At first I was hesitant about joining another online thing. (I was going to say "online community" but then I realized that at first I didn't realize it was one.) I mean, I've tried friendster, twitter, facebook, vox (which I've had a HORRIBLE time with, they still haven't addressed a very serious problem I had with them), even looked into dodgeball once upon a time, and still have a myspace and flickr* account.
What I'm discovering about 43 things is that it has been a surprisingly helpful, encouraging tool for me in accomplishing my life's goals. Hey- you know what? I think I didn't even really realize I even had goals in my life until I was given permission to list them out there. The website is completely ignorable, but can be set up to email you reminders about your goals if you so desire. There's absolutely no sense of obligation to sign in and check in on it (that sense of obligation is one of many negative feelings I've had with many other "social networking" sites), but when you do, you might be surprised at the completely random people from all over the place who are cheering you on. (To explain- people can "cheer" your goals, and if you've written an entry (sort of like a mini-blog for each goal) people can comment on them, or even just cheer the entry.) Or you might be faced with a friendly reminder that once upon a time you were serious about getting something done on that list.
The website is in cooperation with 43people.com (lists people you want to/have already met), 43places.com (lists places you want to/have already gone), allconsuming.net (lists items you are consuming in life, anything from food to books to concepts), and listofbests.com (lists lists people are keeping track of- a little trickier to get the hang of but still kind of cool). Once you have an account for any of the above, you have an account for all and can update all the lists however much or little you want.
Today a girl cheered one of my goals, and so I went to her list of 43 things. I decided to comment on her goal to "delete my myspace account." Below is an edited version of what I said to her about it, it is what lead me to write a blog here at Virtual Stink about how cool 43things.com is.
"I think 43 things is such a way better community than myspace. Any online networking site that is supposed to mimic you real-life relationships so precisely is kind of messed up- if you have it in real life already, why do you need a virtual model of it? It has its coolness, in that I happen to like models a lot- I think they are neat. But people get too wrapped up in it and make it more than a model.
43 things brings people together and into each others’ lives for different reasons. For example, things they have in common that they wouldn’t be as likely to discover they had in common were it not for the internet.

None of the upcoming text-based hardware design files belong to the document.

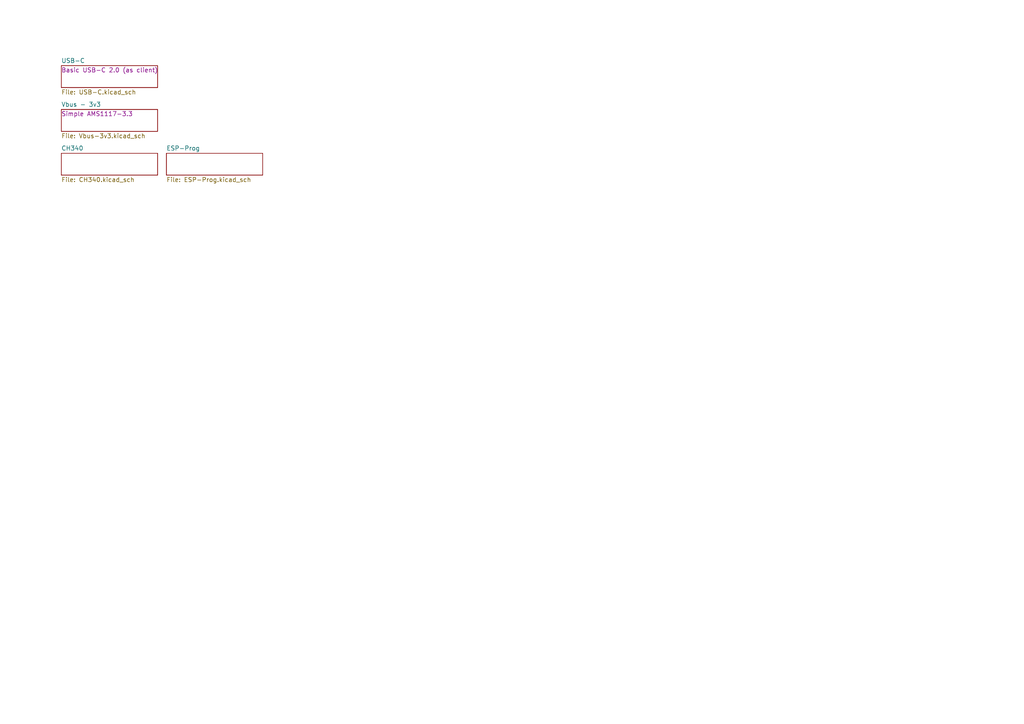
<source format=kicad_sch>
(kicad_sch (version 20211123) (generator eeschema)

  (uuid 2d210a96-f81f-42a9-8bf4-1b43c11086f3)

  (paper "A4")

  (title_block
    (title "BMPS Tools")
    (date "2024-03-19")
    (rev "1.0.0")
    (company "S. A. Miller")
    (comment 1 "Module Flasher")
    (comment 2 "ATTiny Edition")
  )

  


  (sheet (at 17.78 19.05) (size 27.94 6.35)
    (stroke (width 0.1524) (type solid) (color 0 0 0 0))
    (fill (color 0 0 0 0.0000))
    (uuid 4f477cc9-5998-49df-a892-cf859c513a7a)
    (property "Sheet name" "USB-C" (id 0) (at 17.78 18.3384 0)
      (effects (font (size 1.27 1.27)) (justify left bottom))
    )
    (property "Sheet file" "USB-C.kicad_sch" (id 1) (at 17.78 25.9846 0)
      (effects (font (size 1.27 1.27)) (justify left top))
    )
    (property "Field2" "Basic USB-C 2.0 (as client)" (id 2) (at 17.78 20.32 0)
      (effects (font (size 1.27 1.27)) (justify left))
    )
  )

  (sheet (at 17.78 31.75) (size 27.94 6.35)
    (stroke (width 0.1524) (type solid) (color 0 0 0 0))
    (fill (color 0 0 0 0.0000))
    (uuid 760f3b06-3bb5-40f9-8843-9cdffa3223d5)
    (property "Sheet name" "Vbus - 3v3" (id 0) (at 17.78 31.0384 0)
      (effects (font (size 1.27 1.27)) (justify left bottom))
    )
    (property "Sheet file" "Vbus-3v3.kicad_sch" (id 1) (at 17.78 38.6846 0)
      (effects (font (size 1.27 1.27)) (justify left top))
    )
    (property "Field2" "Simple AMS1117-3.3" (id 2) (at 17.78 33.02 0)
      (effects (font (size 1.27 1.27)) (justify left))
    )
  )

  (sheet (at 17.78 44.45) (size 27.94 6.35) (fields_autoplaced)
    (stroke (width 0.1524) (type solid) (color 0 0 0 0))
    (fill (color 0 0 0 0.0000))
    (uuid 8ec968ed-e8aa-49f4-a299-12e0ea4e2fb8)
    (property "Sheet name" "CH340" (id 0) (at 17.78 43.7384 0)
      (effects (font (size 1.27 1.27)) (justify left bottom))
    )
    (property "Sheet file" "CH340.kicad_sch" (id 1) (at 17.78 51.3846 0)
      (effects (font (size 1.27 1.27)) (justify left top))
    )
  )

  (sheet (at 48.26 44.45) (size 27.94 6.35) (fields_autoplaced)
    (stroke (width 0.1524) (type solid) (color 0 0 0 0))
    (fill (color 0 0 0 0.0000))
    (uuid c881d03b-e788-4ec5-b15b-9876b158cf51)
    (property "Sheet name" "ESP-Prog" (id 0) (at 48.26 43.7384 0)
      (effects (font (size 1.27 1.27)) (justify left bottom))
    )
    (property "Sheet file" "ESP-Prog.kicad_sch" (id 1) (at 48.26 51.3846 0)
      (effects (font (size 1.27 1.27)) (justify left top))
    )
  )

  (sheet_instances
    (path "/" (page "1"))
    (path "/4f477cc9-5998-49df-a892-cf859c513a7a" (page "1"))
    (path "/760f3b06-3bb5-40f9-8843-9cdffa3223d5" (page "2"))
    (path "/8ec968ed-e8aa-49f4-a299-12e0ea4e2fb8" (page "3"))
    (path "/c881d03b-e788-4ec5-b15b-9876b158cf51" (page "6"))
  )

  (symbol_instances
    (path "/4f477cc9-5998-49df-a892-cf859c513a7a/fb92cac2-bb6d-4c23-bba2-1095e3c73747"
      (reference "#PWR0102") (unit 1) (value "GND") (footprint "")
    )
    (path "/4f477cc9-5998-49df-a892-cf859c513a7a/0138d19e-a87a-4e05-b30b-fd4bf4faf025"
      (reference "#PWR0103") (unit 1) (value "GND") (footprint "")
    )
    (path "/4f477cc9-5998-49df-a892-cf859c513a7a/ca16ee31-2271-43a8-890b-7c1d66be6832"
      (reference "#PWR0104") (unit 1) (value "GND") (footprint "")
    )
    (path "/4f477cc9-5998-49df-a892-cf859c513a7a/f55d9249-ae8a-4740-83e0-22be6d2422fd"
      (reference "#PWR0105") (unit 1) (value "GND") (footprint "")
    )
    (path "/4f477cc9-5998-49df-a892-cf859c513a7a/2123bfe8-ed35-4185-8666-874f7400dad1"
      (reference "#PWR0106") (unit 1) (value "GND") (footprint "")
    )
    (path "/4f477cc9-5998-49df-a892-cf859c513a7a/e6aff5e6-2e77-4f8f-94d5-e7665d524a75"
      (reference "#PWR0107") (unit 1) (value "GND") (footprint "")
    )
    (path "/760f3b06-3bb5-40f9-8843-9cdffa3223d5/0a851ac9-cf5a-4a7f-8ecc-7d3357f5aae8"
      (reference "#PWR0202") (unit 1) (value "GND") (footprint "")
    )
    (path "/760f3b06-3bb5-40f9-8843-9cdffa3223d5/22cd4b1d-f6ff-4b7e-af3c-8724081f0bbf"
      (reference "#PWR0203") (unit 1) (value "GND") (footprint "")
    )
    (path "/8ec968ed-e8aa-49f4-a299-12e0ea4e2fb8/8108b39c-922a-4397-8151-165063fd37ae"
      (reference "#PWR0302") (unit 1) (value "GND") (footprint "")
    )
    (path "/8ec968ed-e8aa-49f4-a299-12e0ea4e2fb8/f1085093-400e-4b62-b7c9-0ff9dc08b706"
      (reference "#PWR0303") (unit 1) (value "GND") (footprint "")
    )
    (path "/8ec968ed-e8aa-49f4-a299-12e0ea4e2fb8/d539219d-135f-48af-9bfa-4204f0e03147"
      (reference "#PWR0304") (unit 1) (value "GND") (footprint "")
    )
    (path "/8ec968ed-e8aa-49f4-a299-12e0ea4e2fb8/89d7337c-132d-4297-a1ea-6919a46a904a"
      (reference "#PWR0305") (unit 1) (value "GND") (footprint "")
    )
    (path "/8ec968ed-e8aa-49f4-a299-12e0ea4e2fb8/19e50873-373b-464e-9390-5dea53f247b5"
      (reference "#PWR0306") (unit 1) (value "GND") (footprint "")
    )
    (path "/c881d03b-e788-4ec5-b15b-9876b158cf51/563a8e95-dc9e-490c-a544-dff374d5aeef"
      (reference "#PWR0802") (unit 1) (value "GND") (footprint "")
    )
    (path "/760f3b06-3bb5-40f9-8843-9cdffa3223d5/11cd0292-aab4-45f8-8f3e-f0f9ae284d14"
      (reference "C202") (unit 1) (value "22uf") (footprint "Capacitor_Tantalum_SMD:CP_EIA-6032-28_Kemet-C_Pad2.25x2.35mm_HandSolder")
    )
    (path "/8ec968ed-e8aa-49f4-a299-12e0ea4e2fb8/22c92984-5c1b-4a96-8948-4c1be574ce1f"
      (reference "C302") (unit 1) (value "10nf") (footprint "Capacitor_SMD:C_0603_1608Metric")
    )
    (path "/8ec968ed-e8aa-49f4-a299-12e0ea4e2fb8/a7404e76-fef9-435e-94c2-92f4d1bb5df9"
      (reference "C303") (unit 1) (value "100nf") (footprint "Capacitor_SMD:C_0603_1608Metric")
    )
    (path "/8ec968ed-e8aa-49f4-a299-12e0ea4e2fb8/e0578de7-89c9-4c8f-b3bb-2636b0a6176a"
      (reference "C304") (unit 1) (value "20p") (footprint "Tinker:C_0603_1608Metric_Pad1.08x0.95mm_HandSolder")
    )
    (path "/8ec968ed-e8aa-49f4-a299-12e0ea4e2fb8/7ff94bfd-9a7b-483d-9405-ada37fffedc0"
      (reference "C305") (unit 1) (value "20p") (footprint "Tinker:C_0603_1608Metric_Pad1.08x0.95mm_HandSolder")
    )
    (path "/4f477cc9-5998-49df-a892-cf859c513a7a/0c567411-2c87-42f6-8263-b2b6558f9074"
      (reference "D102") (unit 1) (value "PGB1010603NR") (footprint "tinker:PGB1010603NRHF")
    )
    (path "/4f477cc9-5998-49df-a892-cf859c513a7a/66181786-81e7-4169-a68c-14d3672171de"
      (reference "D103") (unit 1) (value "PGB1010603NR") (footprint "tinker:PGB1010603NRHF")
    )
    (path "/4f477cc9-5998-49df-a892-cf859c513a7a/8d8d35b7-122a-49cf-938a-3e6fcc4222e2"
      (reference "D104") (unit 1) (value "PGB1010603NR") (footprint "tinker:PGB1010603NRHF")
    )
    (path "/4f477cc9-5998-49df-a892-cf859c513a7a/16f502fe-1647-4cc7-bb40-0d3c1a7f6d36"
      (reference "D105") (unit 1) (value "PGB1010603NR") (footprint "tinker:PGB1010603NRHF")
    )
    (path "/760f3b06-3bb5-40f9-8843-9cdffa3223d5/ec9b4d3b-1433-45aa-a0c2-b47ad584e675"
      (reference "D202") (unit 1) (value "LED") (footprint "LED_SMD:LED_0603_1608Metric")
    )
    (path "/4f477cc9-5998-49df-a892-cf859c513a7a/941e23ba-faf8-48f7-adca-530622d6cd2a"
      (reference "J102") (unit 1) (value "USB_C_Receptacle") (footprint "tinker:USB_C_Receptacle_HRO_TYPE-C-31-M-12")
    )
    (path "/c881d03b-e788-4ec5-b15b-9876b158cf51/8c051f31-13e5-4323-9fc9-f74ac9734e20"
      (reference "J802") (unit 1) (value "Conn_01x06") (footprint "tinker:PinHeader_1x06_P2.54mm_Horizontal")
    )
    (path "/c881d03b-e788-4ec5-b15b-9876b158cf51/eb18f36c-00a6-4317-9f56-9b4b414ebe19"
      (reference "Q801") (unit 1) (value "MMBT3904") (footprint "Package_TO_SOT_SMD:SOT-23_Handsoldering")
    )
    (path "/c881d03b-e788-4ec5-b15b-9876b158cf51/abf2a494-c00d-40a2-acf9-97f0e930eca0"
      (reference "Q802") (unit 1) (value "MMBT3904") (footprint "Package_TO_SOT_SMD:SOT-23_Handsoldering")
    )
    (path "/4f477cc9-5998-49df-a892-cf859c513a7a/04bdf3de-3145-4204-8c3c-b458127d81bb"
      (reference "R102") (unit 1) (value "5k1") (footprint "Resistor_SMD:R_0603_1608Metric")
    )
    (path "/4f477cc9-5998-49df-a892-cf859c513a7a/b17378b6-1350-4702-959e-46ac0576c6cd"
      (reference "R103") (unit 1) (value "5k1") (footprint "Resistor_SMD:R_0603_1608Metric")
    )
    (path "/760f3b06-3bb5-40f9-8843-9cdffa3223d5/80e082a3-de62-4124-9294-f6aef8fda7c7"
      (reference "R202") (unit 1) (value "2k2") (footprint "Resistor_SMD:R_0603_1608Metric")
    )
    (path "/760f3b06-3bb5-40f9-8843-9cdffa3223d5/3edf9942-4368-40aa-9396-eea8605ae219"
      (reference "SW202") (unit 1) (value "SW_DIP_x01") (footprint "tinker:SW_DIP_SPSTx01_Slide_6.7x4.1mm_W7.62mm_P2.54mm_LowProfile")
    )
    (path "/760f3b06-3bb5-40f9-8843-9cdffa3223d5/6900995c-6faa-4197-b211-f80ce09c1df3"
      (reference "U202") (unit 1) (value "AMS1117-3.3") (footprint "Package_TO_SOT_SMD:SOT-223-3_TabPin2")
    )
    (path "/8ec968ed-e8aa-49f4-a299-12e0ea4e2fb8/493e00c4-a1fa-4594-b235-4405199ae2eb"
      (reference "U302") (unit 1) (value "CH340G") (footprint "Package_SO:SOIC-16_3.9x9.9mm_P1.27mm")
    )
    (path "/8ec968ed-e8aa-49f4-a299-12e0ea4e2fb8/22e4ef63-aa08-401a-9f42-2502cb039aee"
      (reference "U303") (unit 1) (value "CH340C") (footprint "Package_SO:SOIC-16_3.9x9.9mm_P1.27mm")
    )
    (path "/8ec968ed-e8aa-49f4-a299-12e0ea4e2fb8/674c6d33-64da-4f61-97bc-7feb8b017a3c"
      (reference "Y302") (unit 1) (value "12M") (footprint "Crystal:Crystal_SMD_5032-2Pin_5.0x3.2mm")
    )
  )
)

</source>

It’s a totally unique community experience from real-life and is a network that, due to its uniqueness, has something fresh to offer a person’s life.

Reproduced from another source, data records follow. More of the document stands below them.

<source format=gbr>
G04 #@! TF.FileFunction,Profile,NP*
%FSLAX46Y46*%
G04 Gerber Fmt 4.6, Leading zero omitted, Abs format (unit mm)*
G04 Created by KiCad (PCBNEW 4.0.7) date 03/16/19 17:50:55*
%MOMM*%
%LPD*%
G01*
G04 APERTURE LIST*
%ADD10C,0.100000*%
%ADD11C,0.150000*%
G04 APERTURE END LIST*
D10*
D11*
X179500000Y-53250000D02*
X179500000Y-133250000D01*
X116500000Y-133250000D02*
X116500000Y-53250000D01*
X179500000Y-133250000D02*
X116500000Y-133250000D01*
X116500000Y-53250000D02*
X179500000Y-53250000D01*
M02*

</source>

For instance, today I felt totally excited that my goal to [x, y, z] had been cheerd ;) (thanks!)- It’s not just a “good stroke,” like, validation for the things I’m interested in and like (which myspace TOTALLY is. I mean, it’s almost indulgent how good it feels to sign in to see the red “new messages!” or blue “new comments!” smiling at you. When you get comments or people tell you they like your pictures- mmmm, you go out commenting other people’s just so you’ll get more yourself), it’s a sense of support- even though I’m still the only person with that [x, y, z] goal, I still feel connected to a new person in a way I never would have otherwise.
Anyway, all this to say- I still have a myspace and check in multiple times a day. I’m not deleting it for lots of reasons. But I wish I could convince everyone I know to try out 43 things. It is so motivating and exciting to be a part of a weird network like this one."
*I will state once and for all for the record that I love flickr and have nothing against them at all.